Mel doesn’t know, so he sneaks up to one of these gatherings of grown-ups. He finds them at a house with a back porch and fenced-in yard, with plenty of space for lawn chairs and coolers and children. The grown-ups sit together mostly in silence, while the kids dodge around the lawn, whooping and grasping at fireflies and tumbling and skinning extremities. Mel is so close to the grown-ups he can smell the liquor and barbeque sauce on their words, but he is not afraid, because he has that weight on his chest and will use it if necessary.

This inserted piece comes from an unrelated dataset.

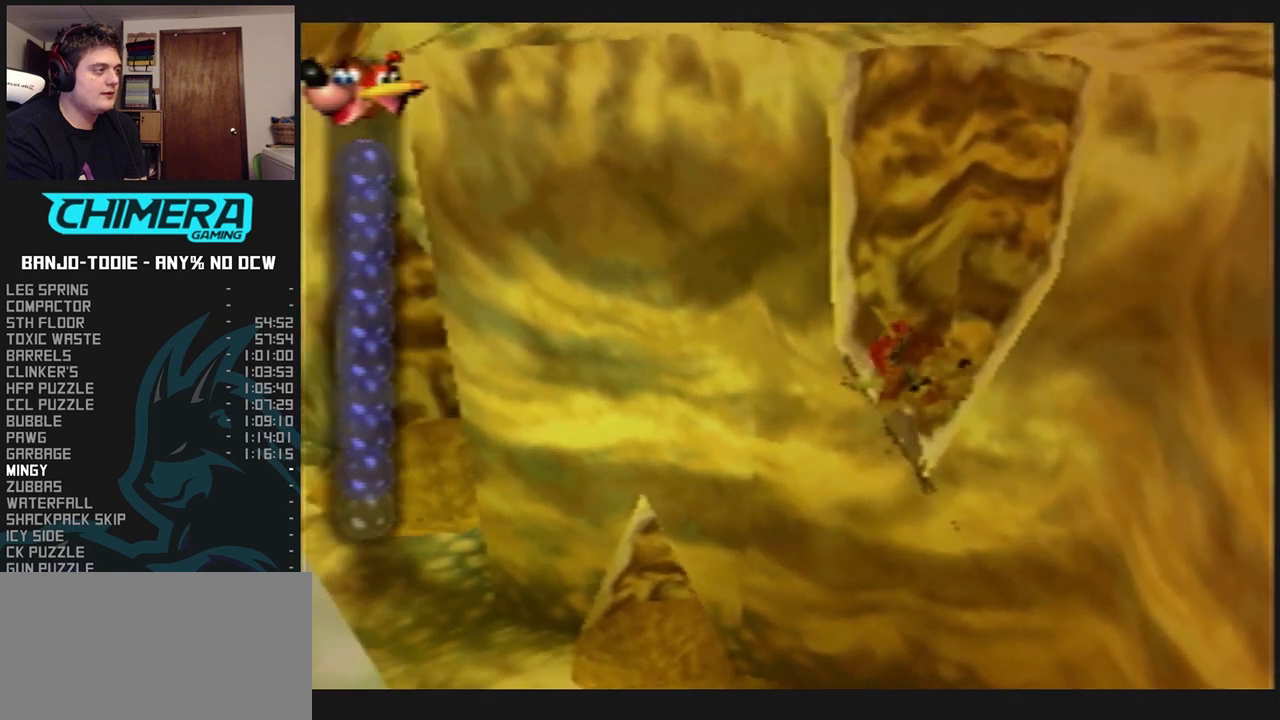
{"buttons": ["L1", "Z"], "left_stick": "center", "events": []}
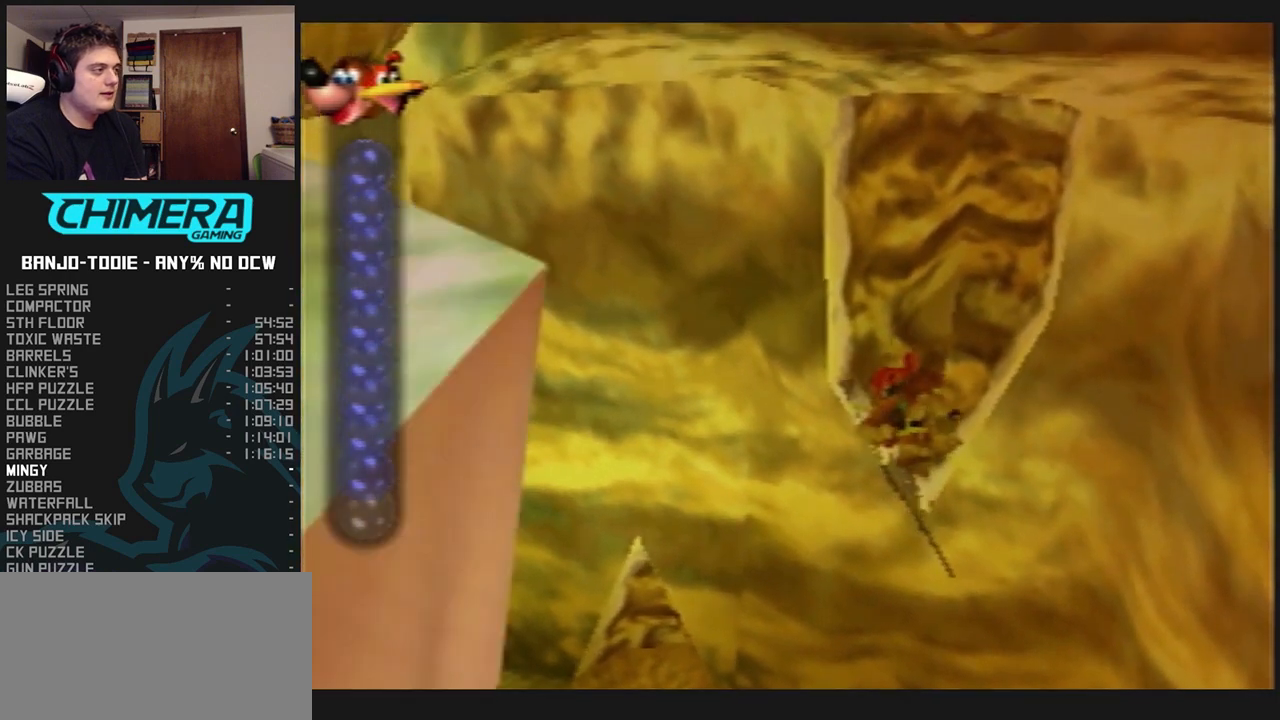
{"buttons": ["L1", "Z"], "left_stick": "center", "events": []}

The grown-ups are unhappy with the police, who have no leads in finding the killer. They talk of the Van Allens, only briefly, and only in the lowest of tones. The Van Allens, they say, are not doing well, not at all. But their voices brighten when they speak about the Johnsons, who despite their woeful loss are setting a wonderful example with their nightly patrols up and down neighborhood streets. The grown-ups claim they will invite the Johnsons over sometime. Not now, it’s too soon. But sometime, the grown-ups are sure of it.
Mel tells all this to Miss Bosch. He describes how easy it is to spot one of these grown-ups on patrol, because of how absurdly slow they always drive, their bug-eyed, oscillating faces, and the languid, glacial crunch of their tires inching across gravel. Miss Bosch looks a little mean when she laughs and Mel Herman likes that.